Tasmanian Botanics is positioning itself to become one of Australia's largest domestic suppliers of medicinal cannabis, having commenced cultivation at its newly constructed 10-chamber, 1.1 hectare greenhouse.
Four of the chambers are now actively growing plants, with the company projecting an average harvest cycle of once every three weeks.
An additional two chambers are expected to come online in April — one of which will be dedicated to the vegetative growth phase — shortening the interval between harvests to approximately two weeks.
In a final stage of the rollout, blackout curtains will be installed across the remaining four chambers during winter, allowing Tasmanian Botanics to run two seasonal crops through spring and summer of 2024/25.
The start of cannabis production at the new site comes two years after the project was placed on hold by then-incoming chief executive Dan Howard.

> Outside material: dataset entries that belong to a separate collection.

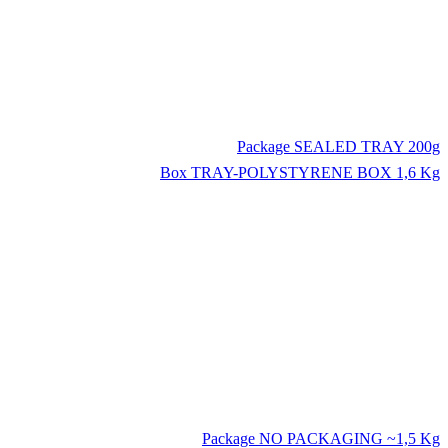
Package
SEALED TRAY 200g
Box
TRAY-POLYSTYRENE BOX 1,6 Kg
Package
NO PACKAGING ~1,5 Kg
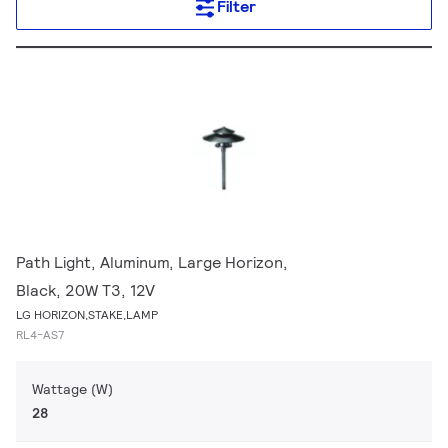
Filter
Path Light, Aluminum, Large Horizon,
Black, 20W T3, 12V
LG HORIZON,STAKE,LAMP
RL4-AS7
Wattage (W)
28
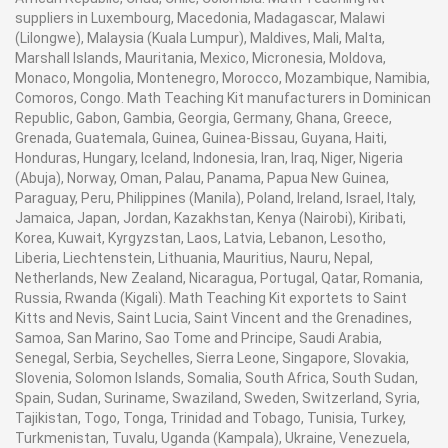
suppliers in Luxembourg, Macedonia, Madagascar, Malawi
(Lilongwe), Malaysia (Kuala Lumpur), Maldives, Mali, Malta,
Marshall Islands, Mauritania, Mexico, Micronesia, Moldova,
Monaco, Mongolia, Montenegro, Morocco, Mozambique, Namibia,
Comoros, Congo. Math Teaching Kit manufacturers in Dominican
Republic, Gabon, Gambia, Georgia, Germany, Ghana, Greece,
Grenada, Guatemala, Guinea, Guinea-Bissau, Guyana, Haiti,
Honduras, Hungary, Iceland, Indonesia, Iran, Iraq, Niger, Nigeria
(Abuja), Norway, Oman, Palau, Panama, Papua New Guinea,
Paraguay, Peru, Philippines (Manila), Poland, Ireland, Israel, Italy,
Jamaica, Japan, Jordan, Kazakhstan, Kenya (Nairobi), Kiribati,
Korea, Kuwait, Kyrgyzstan, Laos, Latvia, Lebanon, Lesotho,
Liberia, Liechtenstein, Lithuania, Mauritius, Nauru, Nepal,
Netherlands, New Zealand, Nicaragua, Portugal, Qatar, Romania,
Russia, Rwanda (Kigali). Math Teaching Kit exportets to Saint
Kitts and Nevis, Saint Lucia, Saint Vincent and the Grenadines,
Samoa, San Marino, Sao Tome and Principe, Saudi Arabia,
Senegal, Serbia, Seychelles, Sierra Leone, Singapore, Slovakia,
Slovenia, Solomon Islands, Somalia, South Africa, South Sudan,
Spain, Sudan, Suriname, Swaziland, Sweden, Switzerland, Syria,
Tajikistan, Togo, Tonga, Trinidad and Tobago, Tunisia, Turkey,
Turkmenistan, Tuvalu, Uganda (Kampala), Ukraine, Venezuela,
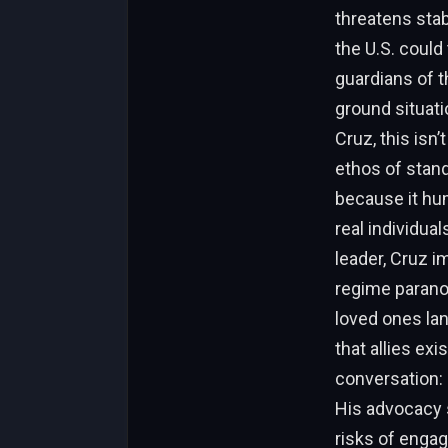
threatens stab
the U.S. could
guardians of t
ground situati
Cruz, this isn’
ethos of stan
because it hum
real individual
leader, Cruz i
regime paranoi
loved ones lan
that allies exi
conversation:
His advocacy s
risks of engag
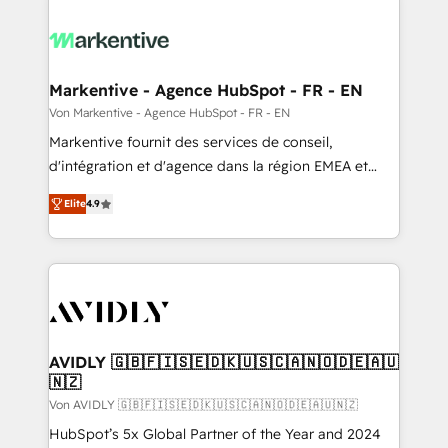
Markentive - Agence HubSpot - FR - EN
Von Markentive - Agence HubSpot - FR - EN
Markentive fournit des services de conseil,
d'intégration et d'agence dans la région EMEA et
North America. Avec plus de 115 experts en
Elite
4.9
marketing automation, Growth, Revops, CRM et
webdesign. Markentive is both a consulting firm, a
digital agency and an integrator. With over 115
experts in marketing automation, growth, revops,
CRM and webdesign (We focus on EMEA - USA
customers).
AVIDLY 🇬🇧🇫🇮🇸🇪🇩🇰🇺🇸🇨🇦🇳🇴🇩🇪🇦🇺
🇳🇿
Von AVIDLY 🇬🇧🇫🇮🇸🇪🇩🇰🇺🇸🇨🇦🇳🇴🇩🇪🇦🇺🇳🇿
HubSpot’s 5x Global Partner of the Year and 2024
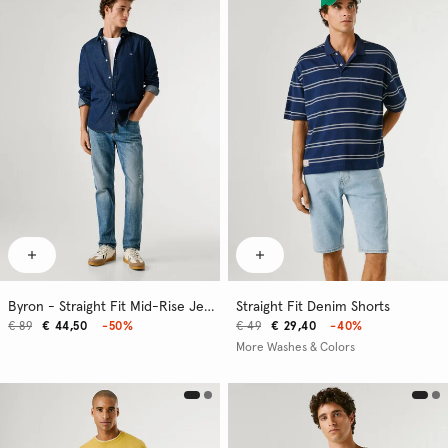
Byron - Straight Fit Mid-Rise Jeans
Straight Fit Denim Shorts
€ 89
€ 44,50
-50%
€ 49
€ 29,40
-40%
More Washes & Colors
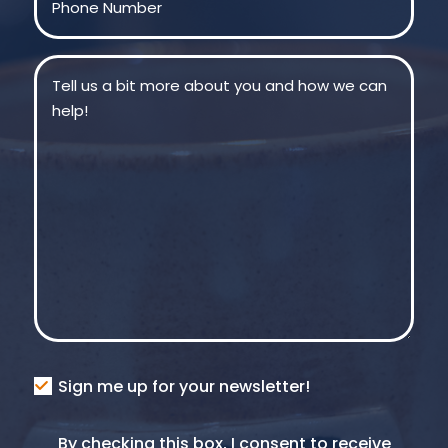
Message
(Required)
Consent
Sign me up for your newsletter!
Consent
By checking this box, I consent to receive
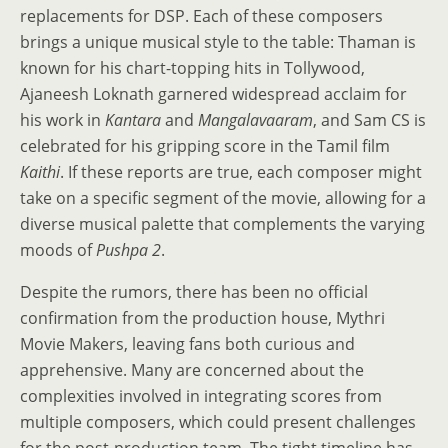
replacements for DSP. Each of these composers
brings a unique musical style to the table: Thaman is
known for his chart-topping hits in Tollywood,
Ajaneesh Loknath garnered widespread acclaim for
his work in
Kantara
and
Mangalavaaram
, and Sam CS is
celebrated for his gripping score in the Tamil film
Kaithi
. If these reports are true, each composer might
take on a specific segment of the movie, allowing for a
diverse musical palette that complements the varying
moods of
Pushpa 2
.
Despite the rumors, there has been no official
confirmation from the production house, Mythri
Movie Makers, leaving fans both curious and
apprehensive. Many are concerned about the
complexities involved in integrating scores from
multiple composers, which could present challenges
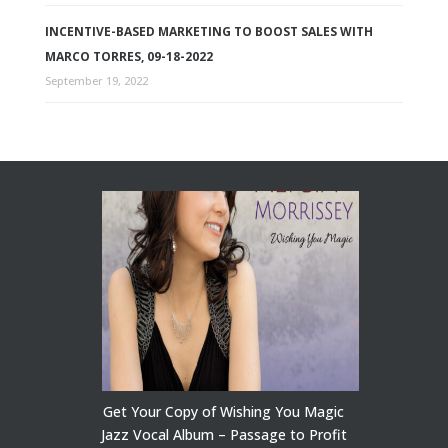
INCENTIVE-BASED MARKETING TO BOOST SALES WITH
MARCO TORRES, 09-18-2022
September 19, 2022
Get Your Copy of Wishing You Magic
Jazz Vocal Album – Passage to Profit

When Howard took the role in late 2021 — having previously worked with Tilray and Valens — he chose to maximise output at the existing facility before committing millions of dollars to a large-scale upgrade.
Now that production is underway, the company expects each chamber harvest to yield between 175 and 200kg of dried flower. The expanded capacity will also allow it to introduce 28g jars of dried flower to its product range.
"We should have 3,000-4,000kg of dried, trimmed flower out of the greenhouse this calendar year and then up to 1,500kg of outdoor flower," Howard said. "All of the capacity will be used for dried flower and we are focusing our first harvests on existing products which will enable us to build inventory and launch 28-gram versions of Amethyst, Jade and Opal.
"But there is always byproduct that is used for extraction. And with our recently expanded extraction capacity we've been able to leverage the increased THC biomass to launch our new THC 50 oral liquid."
Howard also confirmed the company will introduce a newly bred in-house cultivar in April.
The original greenhouse, meanwhile, has been repurposed as a mother plant nursery.
"We will be able to keep enough mothers to have up to six active strains at a given time," Howard said, adding that the company would begin with four strains and "a couple of others in commercial scale trials."

Howard described the new greenhouse as "on par with the largest operating greenhouse in the country."
"We also believe we have some advantages being in Tasmania, specifically a climate that doesn't require expensive dehumidification and cooling," he said.
"Being the only completely vertically integrated company in Australia, we also don't rely on any outside manufacturing or extraction partners.
"Up to this point our biggest bottleneck has been flower supply, but that shouldn't be a problem going forward.
"We expect to be the number one Australian-grown brand by the end of 2024 and expect to be challenging even the largest brands who import all of their product and don't do their own manufacturing."